Law makes upskirt photography a crime

Goldendale lawmaker’s bill becomes law

Gov. Jay Inslee poses for a photograph Tuesday with Rep. Gina McCabe, R-Goldendale, and other supporters of a new law making upskirt photograph a crime.

House Republican Caucus
Gov. Jay Inslee poses for a photograph Tuesday with Rep. Gina McCabe, R-Goldendale, and other supporters of a new law making upskirt photograph a crime.



— A Goldendale lawmaker’s bill expanding the ability to prosecute voyeurism was signed into law Tuesday by Gov. Jay Inslee.

Rep. Gina McCabe, R-Goldendale, introduced the bill to give law enforcement a way to halt so-called “upskirt” photograph and videography.

“We needed a bill that went beyond addressing your typical ‘peeping Tom’ situations,” said McCabe. “Unfortunately, some individuals have recently been ‘upskirted’ in a school and at Sea-Tac airport, and had my bill been enacted at the time, those victims would have had a clear course of action.

McCabe’s measure, House Bill 1200, creates the crime of second-degree voyeurism.

Under the law that goes into effect in July, prosecutors would have to prove whether a perpetrator intended to distribute or disseminate photographs or videos of a victim’s intimate areas for conviction.

McCabe called the new law another “toolbox to prosecute these wrongful acts.”

Voyeurism occurs when someone views, photographs or films another person without the victim’s knowledge or consent, so long as there is a reasonable expectation of privacy.
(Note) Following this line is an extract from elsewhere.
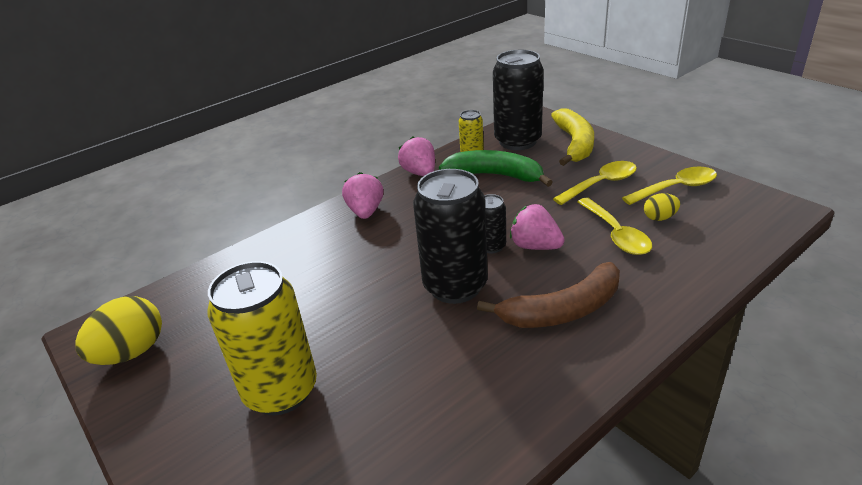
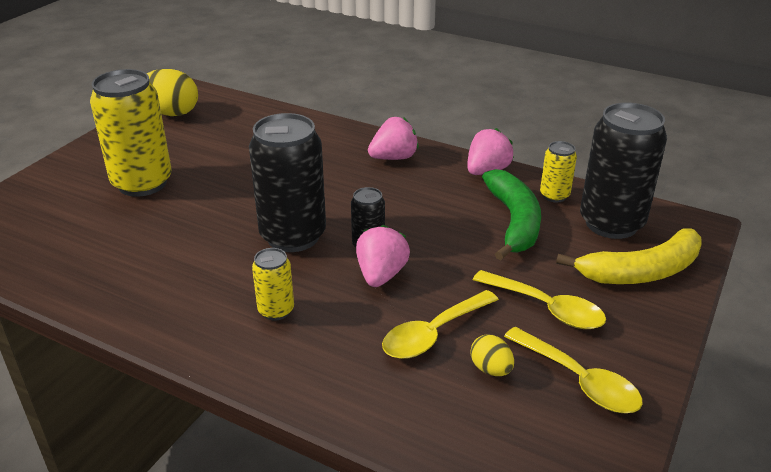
camera: 65 degrees right, 0 degrees up
(563, 310) = (276, 310): brown banana -> yellow can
Under current law, a person would have to commit the act for the purpose of arousal or sexual gratification to be found guilty.

McCabe said proving whether someone was seeking sexual gratification is too difficult a standard to meet for some crimes.

In July 2016, a Sea-Tac TSA agent was caught “upskirting” — filming up a traveler’s skirt — while they rode up an escalator, McCabe said.

And nearly two years ago, a teacher at a Vancouver school was accused of inappropriately photographing female students.

“Live streaming capabilities in this new social media era makes it so you can share inappropriate images in real-time and to large audiences,” she said. “We must ensure the bills we enact into law can be applied to the technologies of today and tomorrow.”

McCabe, a former varsity coach and performing arts studio owner, came up with the idea for the bill when some of the cheerleaders she coached asked to not wear their skirts for performances out of fear classmates would “upskirt” them, and then share the photos or videos with fellow students.

Under House Bill 1200, current law on voyeurism will become voyeurism in the first degree.